BEGIN EXERCISE DATA

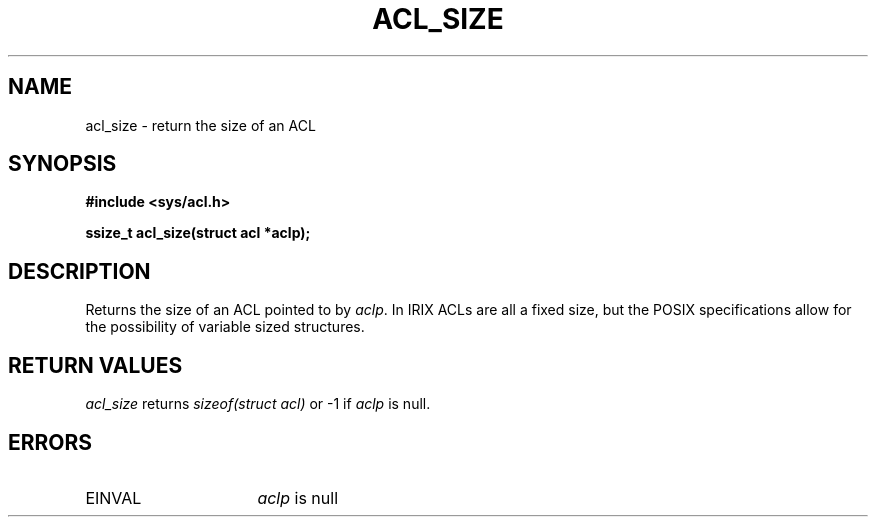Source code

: .TH ACL_SIZE 3
.SH NAME
acl_size \- return the size of an ACL
.SH SYNOPSIS
.B #include <sys/acl.h>
.PP
.B ssize_t acl_size(struct acl *aclp);
.SH DESCRIPTION
Returns the size of an ACL pointed to by \f2aclp\fP.  In IRIX ACLs are all
a fixed size, but the POSIX specifications allow for the possibility of
variable sized structures.
.SH RETURN VALUES
.I acl_size
returns \f2sizeof(struct acl)\fP or -1 if \f2aclp\fP is null.
.SH ERRORS
.TP 16
EINVAL 
\f2aclp\fP is null
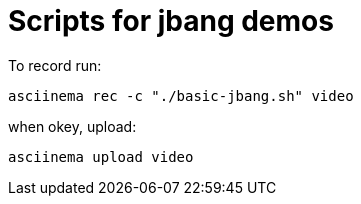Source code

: # Scripts for jbang demos

To record run:

`asciinema rec -c "./basic-jbang.sh" video`

when okey, upload:

`asciinema upload video`

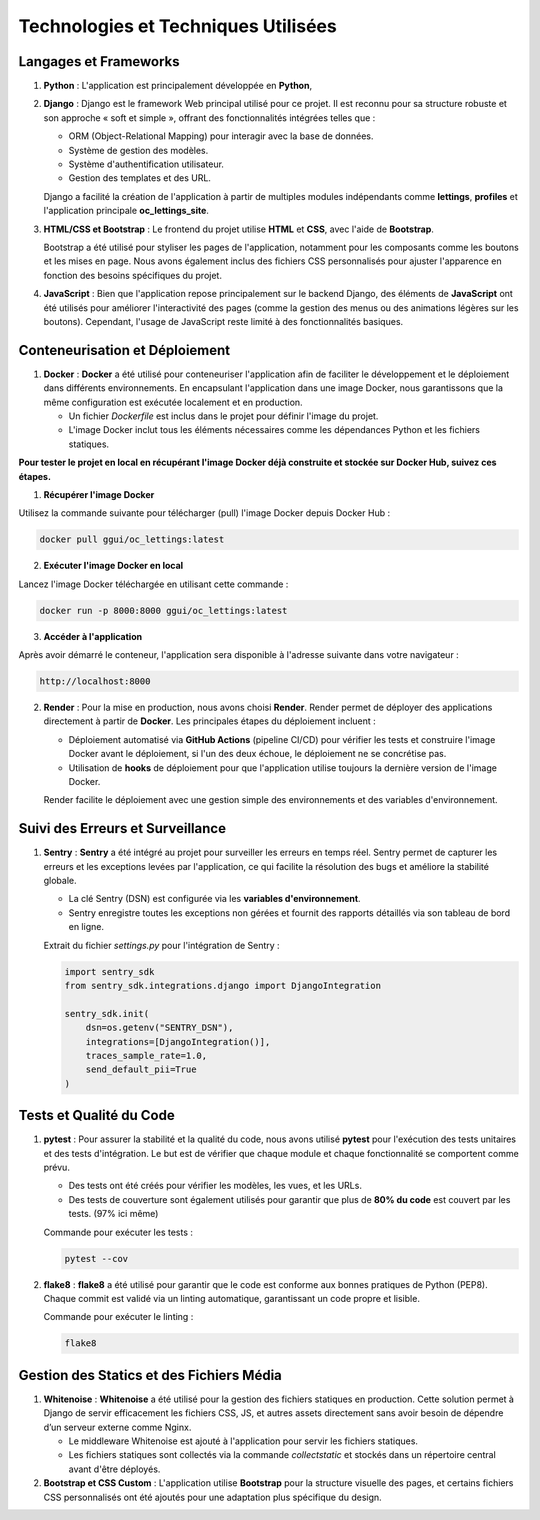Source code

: Technologies et Techniques Utilisées
====================================

Langages et Frameworks
----------------------

1. **Python** :
   L'application est principalement développée en **Python**, 

2. **Django** :
   Django est le framework Web principal utilisé pour ce projet. Il est reconnu pour sa structure robuste et son approche « soft et simple », offrant des fonctionnalités intégrées telles que :
   
   - ORM (Object-Relational Mapping) pour interagir avec la base de données.
   - Système de gestion des modèles.
   - Système d'authentification utilisateur.
   - Gestion des templates et des URL.
   
   Django a facilité la création de l'application à partir de multiples modules indépendants comme **lettings**, **profiles** et l'application principale **oc_lettings_site**.

3. **HTML/CSS et Bootstrap** :
   Le frontend du projet utilise **HTML** et **CSS**, avec l'aide de **Bootstrap**. 
   
   Bootstrap a été utilisé pour styliser les pages de l'application, notamment pour les composants comme les boutons et les mises en page. Nous avons également inclus des fichiers CSS personnalisés pour ajuster l'apparence en fonction des besoins spécifiques du projet.

4. **JavaScript** :
   Bien que l'application repose principalement sur le backend Django, des éléments de **JavaScript** ont été utilisés pour améliorer l'interactivité des pages (comme la gestion des menus ou des animations légères sur les boutons). Cependant, l'usage de JavaScript reste limité à des fonctionnalités basiques.

Conteneurisation et Déploiement
-------------------------------

1. **Docker** :
   **Docker** a été utilisé pour conteneuriser l'application afin de faciliter le développement et le déploiement dans différents environnements. En encapsulant l'application dans une image Docker, nous garantissons que la même configuration est exécutée localement et en production.
   
   - Un fichier `Dockerfile` est inclus dans le projet pour définir l'image du projet.
   - L'image Docker inclut tous les éléments nécessaires comme les dépendances Python et les fichiers statiques.

**Pour tester le projet en local en récupérant l'image Docker déjà construite et stockée sur Docker Hub, suivez ces étapes.**

1. **Récupérer l'image Docker**

Utilisez la commande suivante pour télécharger (pull) l'image Docker depuis Docker Hub :

.. code-block:: bash

    docker pull ggui/oc_lettings:latest

2. **Exécuter l'image Docker en local**

Lancez l'image Docker téléchargée en utilisant cette commande :

.. code-block:: bash

    docker run -p 8000:8000 ggui/oc_lettings:latest

3. **Accéder à l'application**

Après avoir démarré le conteneur, l'application sera disponible à l'adresse suivante dans votre navigateur :

.. code-block:: none

    http://localhost:8000


.. image:: img/docker-hist.PNG

2. **Render** :
   Pour la mise en production, nous avons choisi **Render**. Render permet de déployer des applications directement à partir de **Docker**. Les principales étapes du déploiement incluent :

   - Déploiement automatisé via **GitHub Actions** (pipeline CI/CD) pour vérifier les tests et construire l'image Docker avant le déploiement, si l'un des deux échoue, le déploiement ne se concrétise pas.
   - Utilisation de **hooks** de déploiement pour que l'application utilise toujours la dernière version de l'image Docker.
   
   Render facilite le déploiement avec une gestion simple des environnements et des variables d'environnement. 

.. image:: img/render-correct-deployed.PNG

Suivi des Erreurs et Surveillance
---------------------------------

1. **Sentry** :
   **Sentry** a été intégré au projet pour surveiller les erreurs en temps réel. Sentry permet de capturer les erreurs et les exceptions levées par l'application, ce qui facilite la résolution des bugs et améliore la stabilité globale.

   - La clé Sentry (DSN) est configurée via les **variables d'environnement**.
   - Sentry enregistre toutes les exceptions non gérées et fournit des rapports détaillés via son tableau de bord en ligne.

   Extrait du fichier `settings.py` pour l'intégration de Sentry :

   .. code-block:: python

      import sentry_sdk
      from sentry_sdk.integrations.django import DjangoIntegration
      
      sentry_sdk.init(
          dsn=os.getenv("SENTRY_DSN"),
          integrations=[DjangoIntegration()],
          traces_sample_rate=1.0,
          send_default_pii=True
      )



Tests et Qualité du Code
------------------------

1. **pytest** :
   Pour assurer la stabilité et la qualité du code, nous avons utilisé **pytest** pour l'exécution des tests unitaires et des tests d'intégration. Le but est de vérifier que chaque module et chaque fonctionnalité se comportent comme prévu.

   - Des tests ont été créés pour vérifier les modèles, les vues, et les URLs.
   - Des tests de couverture sont également utilisés pour garantir que plus de **80% du code** est couvert par les tests. (97% ici même)

   Commande pour exécuter les tests :

   .. code-block:: bash

      pytest --cov


 .. image:: img/pytest-coverage.PNG

2. **flake8** :
   **flake8** a été utilisé pour garantir que le code est conforme aux bonnes pratiques de Python (PEP8). Chaque commit est validé via un linting automatique, garantissant un code propre et lisible.

   Commande pour exécuter le linting :

   .. code-block:: bash

      flake8

 .. image:: img/flake8-result.PNG


Gestion des Statics et des Fichiers Média
-----------------------------------------

1. **Whitenoise** :
   **Whitenoise** a été utilisé pour la gestion des fichiers statiques en production. Cette solution permet à Django de servir efficacement les fichiers CSS, JS, et autres assets directement sans avoir besoin de dépendre d’un serveur externe comme Nginx.
   
   - Le middleware Whitenoise est ajouté à l'application pour servir les fichiers statiques.
   - Les fichiers statiques sont collectés via la commande `collectstatic` et stockés dans un répertoire central avant d'être déployés.

2. **Bootstrap et CSS Custom** :
   L'application utilise **Bootstrap** pour la structure visuelle des pages, et certains fichiers CSS personnalisés ont été ajoutés pour une adaptation plus spécifique du design. 
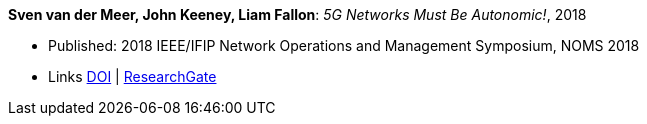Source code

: *Sven van der Meer, John Keeney, Liam Fallon*: _5G Networks Must Be Autonomic!_, 2018

* Published: 2018 IEEE/IFIP Network Operations and Management Symposium, NOMS 2018
* Links
    link:https://doi.org/10.1109/NOMS.2018.8406185[DOI] |
    link:https://www.researchgate.net/publication/325057790_5G_Networks_Must_Be_Autonomic[ResearchGate]
ifdef::local[]
* Local links:
    link:/library/inproceedings/2010/vandermeer-noms-2018-c.pdf[PDF] |
    link:/library/inproceedings/2010/vandermeer-noms-2018-c.7z[7z] |
    link:/library/inproceedings/2010/vandermeer-noms-2018-c-poster.pdf[PDF: poster] |
    link:/library/inproceedings/2010/vandermeer-noms-2018-c-poster.pptx[PPTX: poster]
endif::[]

END EXERCISE DATA

Within the entries, find all lines holding "suivante" and copy each one.

*YOUR RESPONSE*
Utilisez la commande suivante pour télécharger (pull) l'image Docker depuis Docker Hub :
Après avoir démarré le conteneur, l'application sera disponible à l'adresse suivante dans votre navigateur :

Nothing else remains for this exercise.